Чекист куда-то звонит, потом почти ласково говорит:
- Сегодня тебе конец.
Я не понимаю, какой конец, но доволен. Действительно, пора кончать.
Проходит часа два, чекист вдруг вытягивается перед телефоном, чеканит: "Есть, гражданин начальник!"
И вот я снова иду, сзади с наганом чекист: "Прямо, вверх, влево, вниз, прямо, вверх!" - и мы в огромном кабинете. За столом десять каких-то военных. Все с ромбами и шпалами. У окна одиноко стоит еще какой-то военный. Против света я не вижу ни его лица, ни формы. Чекист что-то лихо докладывает и уходит. Минуты две все молчат, дверь открывается и… вводят Розенталя!
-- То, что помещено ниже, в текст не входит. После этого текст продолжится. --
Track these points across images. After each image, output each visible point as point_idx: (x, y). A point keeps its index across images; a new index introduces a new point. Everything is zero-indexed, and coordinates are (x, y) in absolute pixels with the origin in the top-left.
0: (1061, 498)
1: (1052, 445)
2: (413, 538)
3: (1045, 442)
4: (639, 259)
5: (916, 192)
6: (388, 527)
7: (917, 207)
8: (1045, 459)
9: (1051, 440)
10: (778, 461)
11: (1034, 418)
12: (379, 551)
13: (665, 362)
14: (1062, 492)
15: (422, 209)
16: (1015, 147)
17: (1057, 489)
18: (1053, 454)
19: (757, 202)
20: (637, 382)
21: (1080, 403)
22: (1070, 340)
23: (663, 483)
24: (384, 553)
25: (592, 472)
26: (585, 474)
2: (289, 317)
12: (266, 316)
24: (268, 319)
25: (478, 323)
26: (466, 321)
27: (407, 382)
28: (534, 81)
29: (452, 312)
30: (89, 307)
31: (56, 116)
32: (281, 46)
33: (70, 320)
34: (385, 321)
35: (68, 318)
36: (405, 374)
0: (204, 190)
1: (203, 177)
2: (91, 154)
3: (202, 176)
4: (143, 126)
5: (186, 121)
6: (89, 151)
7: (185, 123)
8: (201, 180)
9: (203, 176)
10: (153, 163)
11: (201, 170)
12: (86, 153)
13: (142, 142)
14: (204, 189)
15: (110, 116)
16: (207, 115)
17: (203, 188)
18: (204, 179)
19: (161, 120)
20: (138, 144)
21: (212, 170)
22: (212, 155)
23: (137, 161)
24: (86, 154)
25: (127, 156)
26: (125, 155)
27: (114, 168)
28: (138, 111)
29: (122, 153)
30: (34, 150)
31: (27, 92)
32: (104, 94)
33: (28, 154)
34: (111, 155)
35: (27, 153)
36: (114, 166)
"Понятно! Сегодня все будет решено!"
Повторяется знакомая процедура. Кто-то спрашивает, Розенталь отвечает. Все то же, что и раньше. Когда очередь доходит до меня, я вижу, как "военный" отходит от окна, становится совсем близко, напротив, смотря в упор, в глаза.
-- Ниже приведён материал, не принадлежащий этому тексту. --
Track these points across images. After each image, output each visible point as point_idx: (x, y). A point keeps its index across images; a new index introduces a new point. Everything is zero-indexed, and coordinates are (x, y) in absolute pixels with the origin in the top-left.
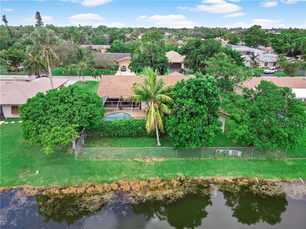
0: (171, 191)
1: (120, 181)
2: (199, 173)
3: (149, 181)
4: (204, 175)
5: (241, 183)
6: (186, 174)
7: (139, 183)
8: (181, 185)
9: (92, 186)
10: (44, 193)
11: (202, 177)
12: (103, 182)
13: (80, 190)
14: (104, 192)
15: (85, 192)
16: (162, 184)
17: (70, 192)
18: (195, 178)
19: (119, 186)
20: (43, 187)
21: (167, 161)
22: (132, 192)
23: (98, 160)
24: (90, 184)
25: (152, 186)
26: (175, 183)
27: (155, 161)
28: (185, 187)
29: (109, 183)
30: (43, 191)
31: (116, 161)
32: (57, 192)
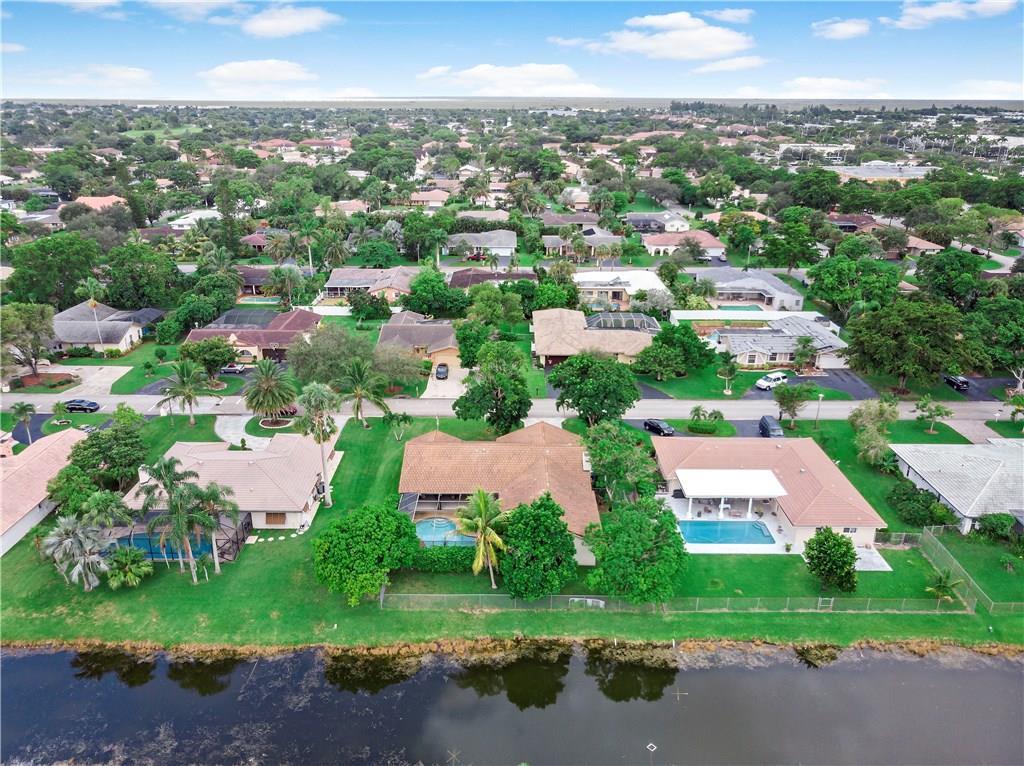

- Неужели вы все не видите, что это ложь? - говорю я, срываясь, и дальше молчу до конца.
Человек смотрит еще несколько секунд, потом взглядывает на Розенталя. И уже когда нас выводят, я слышу, как он громко повторяет мои слова: "Неужели вам не ясно, что все это ложь?"
Остаток дня я провожу один, растянувшись на нарах в маленькой камере. Накормить меня забыли или не сочли нужным.
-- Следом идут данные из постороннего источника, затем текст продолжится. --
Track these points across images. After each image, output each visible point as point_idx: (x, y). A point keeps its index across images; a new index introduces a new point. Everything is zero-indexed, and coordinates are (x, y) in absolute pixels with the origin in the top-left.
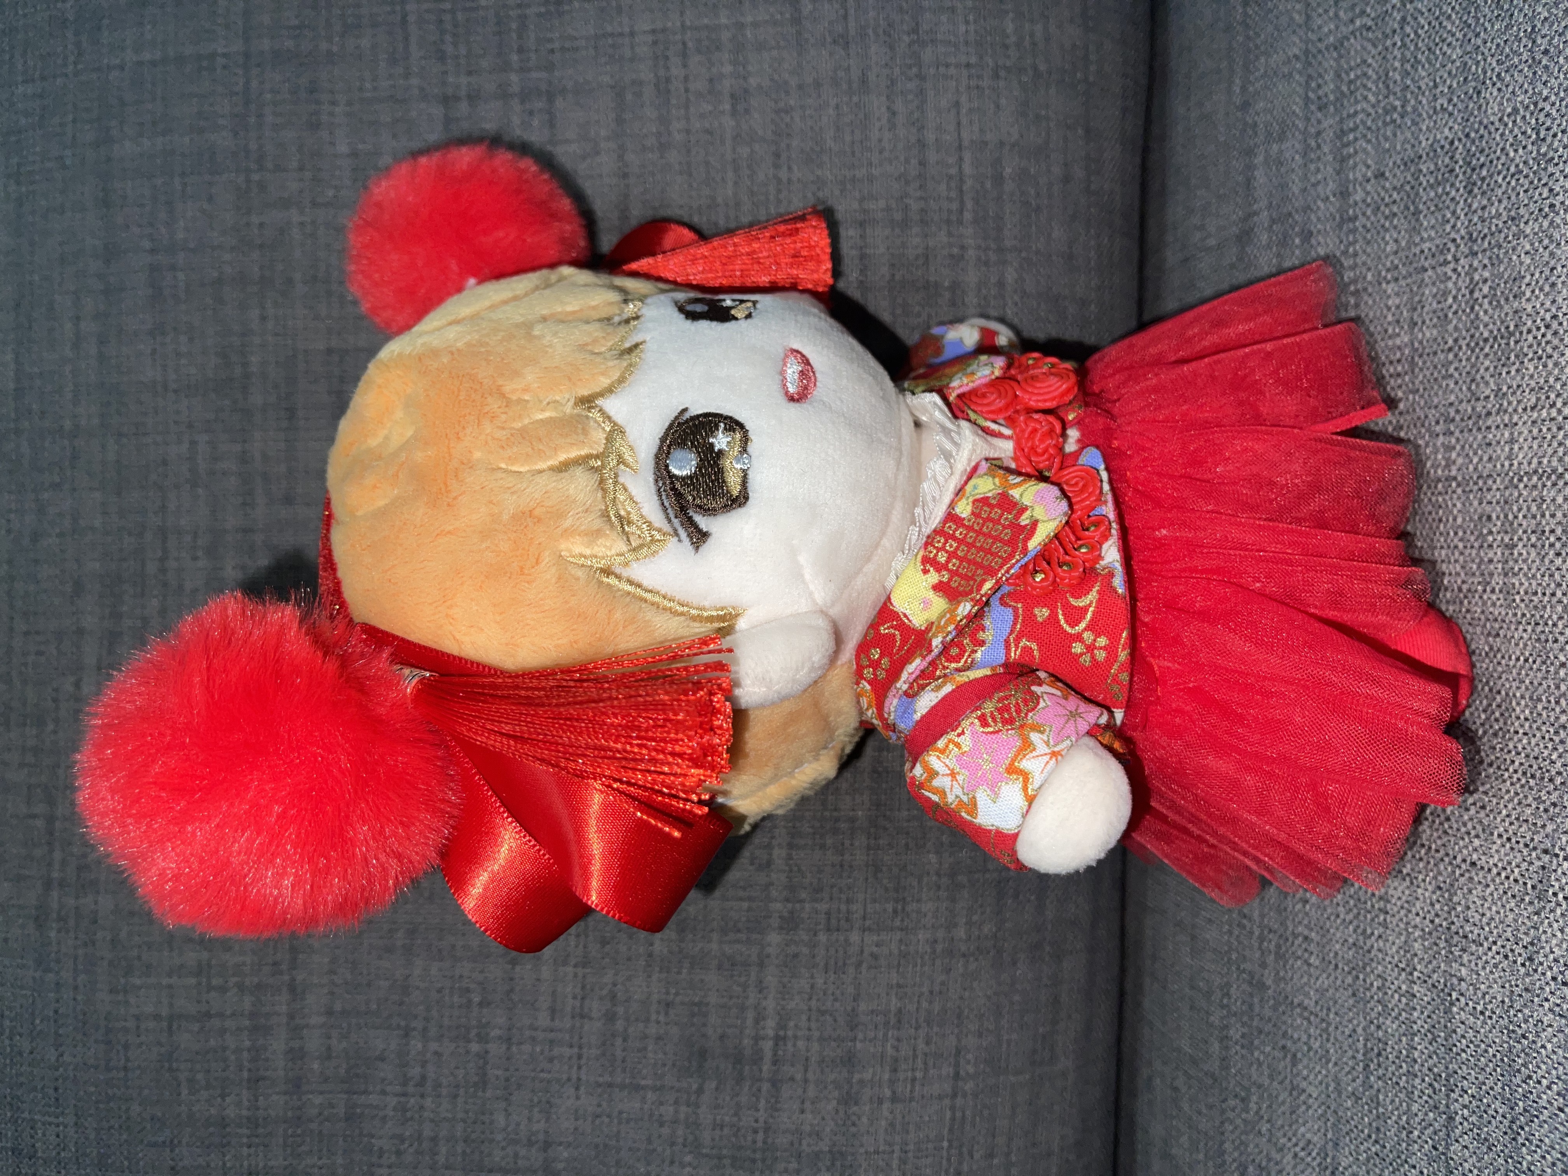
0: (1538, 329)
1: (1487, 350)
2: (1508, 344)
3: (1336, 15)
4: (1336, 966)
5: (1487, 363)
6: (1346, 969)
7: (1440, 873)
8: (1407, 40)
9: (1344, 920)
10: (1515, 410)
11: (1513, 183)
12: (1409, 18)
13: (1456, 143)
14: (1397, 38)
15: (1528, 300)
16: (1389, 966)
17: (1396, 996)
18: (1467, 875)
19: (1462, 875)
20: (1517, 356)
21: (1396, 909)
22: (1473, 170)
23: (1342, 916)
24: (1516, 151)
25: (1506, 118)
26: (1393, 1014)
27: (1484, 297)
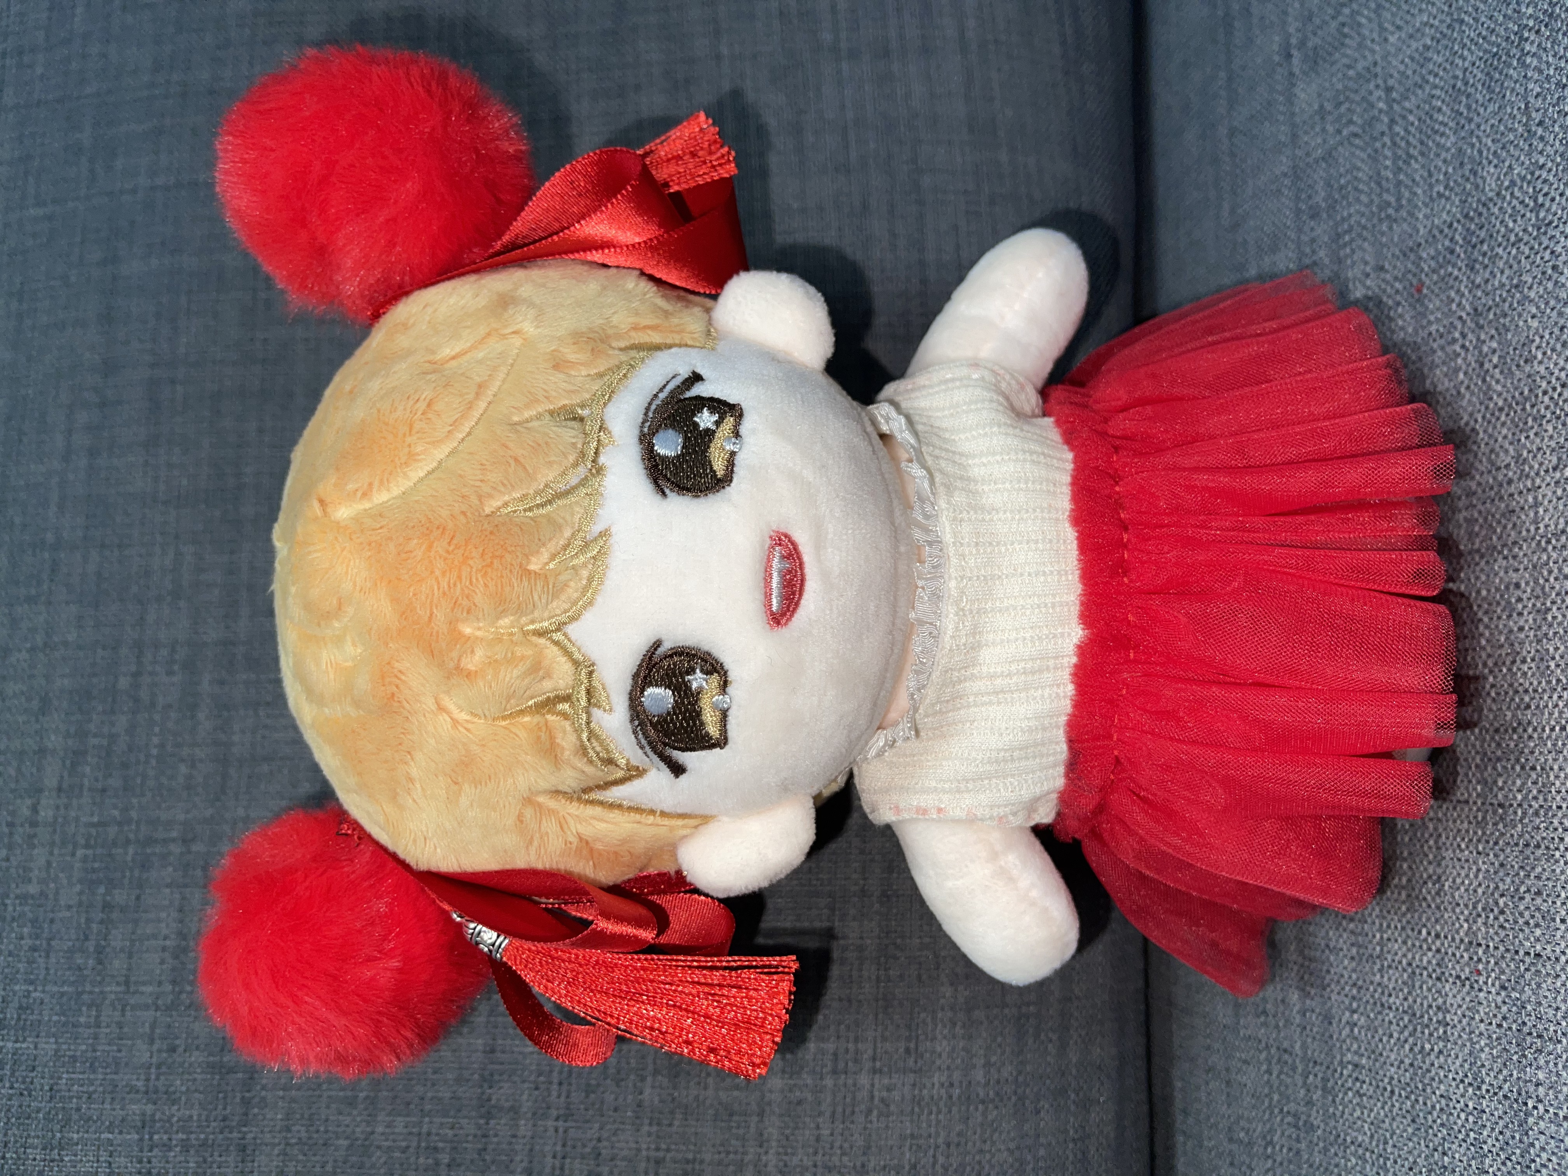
0: (1554, 389)
1: (1503, 418)
2: (1524, 409)
3: (1324, 130)
4: (1392, 1092)
5: (1504, 431)
6: (1403, 1093)
7: (1503, 972)
8: (1398, 139)
9: (1399, 1039)
10: (1537, 474)
11: (1514, 251)
12: (1397, 118)
13: (1455, 224)
14: (1387, 140)
15: (1540, 362)
16: (1454, 1084)
17: (1463, 1116)
18: (1533, 969)
19: (1527, 970)
20: (1535, 419)
21: (1456, 1019)
22: (1474, 247)
23: (1396, 1035)
24: (1515, 221)
25: (1503, 192)
26: (1461, 1137)
27: (1495, 367)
Обратно едем ночью. Меня, как мешок с овсом, поддерживает солдат, голова моя болтается на его плече; временами машина стоит где-то в поле, открывают дверцы, дают отдохнуть, потом едем дальше.
С тех пор судьба моя, видимо, изменилась. Я еще долго, около года, сидел в тюрьме. Сильно ослаб. Почти перестал ходить и на прогулку выходил только, когда настаивал Костин: "Давай, давай, Верховский! Смотри, загнешься!" Вечерами я плохо видел, вероятно, это была куриная слепота. Весь этот период слился в моей памяти в какой-то один голодный, томительный, однообразный день. Я почти все время молчал и не любил, когда сокамерники подсаживались поболтать.
"Чокнулся!" - услышал я как-то о себе, но остался равнодушен. Меня вызывали. Два раза устраивали очную ставку с какими-то подставными лицами, но, видимо, настолько была очевидна нелепость их показаний, что на них больше не настаивали. О шпионаже больше не говорили.
Менялись следователи. Кажется в общей сложности их было семеро. Все они пытались вырвать у меня хоть частичное признание.
Один из следователей позволил мне ознакомиться с делом. Наконец-то я держал в дрожащих от волнения руках эту таинственную папку и медленно просматривал страницу за страницей. Несмотря на все истощение и безразличие к своей судьбе, я был потрясен.
В этом страшном "деле", на которое так зловеще и многозначительно показывали все следователи, в этом собрании доказательств и улик моих преступлений… - ничего не было! То есть там была анкета, протоколы всех очных ставок и допросов (творчество Сахарова было благоразумно изъято) и больше ничего. Иначе говоря, в папке был только материал, добытый в тюрьме. И ничего кроме этого.
Никаких признаков, никаких намеков, из чего можно было бы заключить, за что именно и почему меня арестовали и продержали два года в тюрьме в таких условиях.
Мне казалось (по-видимому, я сам попал под гипноз той доверчивости, которую находил в других), что даже в то время, чтобы лишить человека свободы, требовались хоть какие-то, пусть только видимые, пусть ошибочные, но все же причины. Пусть только видимость причин, хотя бы оговор, хотя бы ложный донос. Ничего этого не было. Нас лишали свободы просто потому, что в числе прочих великих и мрачных схем пришла кому-то в голову еще одна схема: "пропустить через фильтр изоляции" очередную категорию граждан. Сто тысяч, миллион, два миллиона - это неважно. Неважно, что будут физически и психически искалечены, неважно, что будут разрушены семьи, что ни в чем не повинные люди будут страдать, - все это неважно. Перед величием и грандиозностью схем все это не имело значения.
А кроме того, - и это, может быть, самое главное, - будет уничтожена, вырвана, выбита, выжжена навсегда из голов, из душ, из сердец ненавистная способность понимать простыми человеческими мыслями и чувствами простые человеческие отношения. И будет создан запас страха на много лет вперед.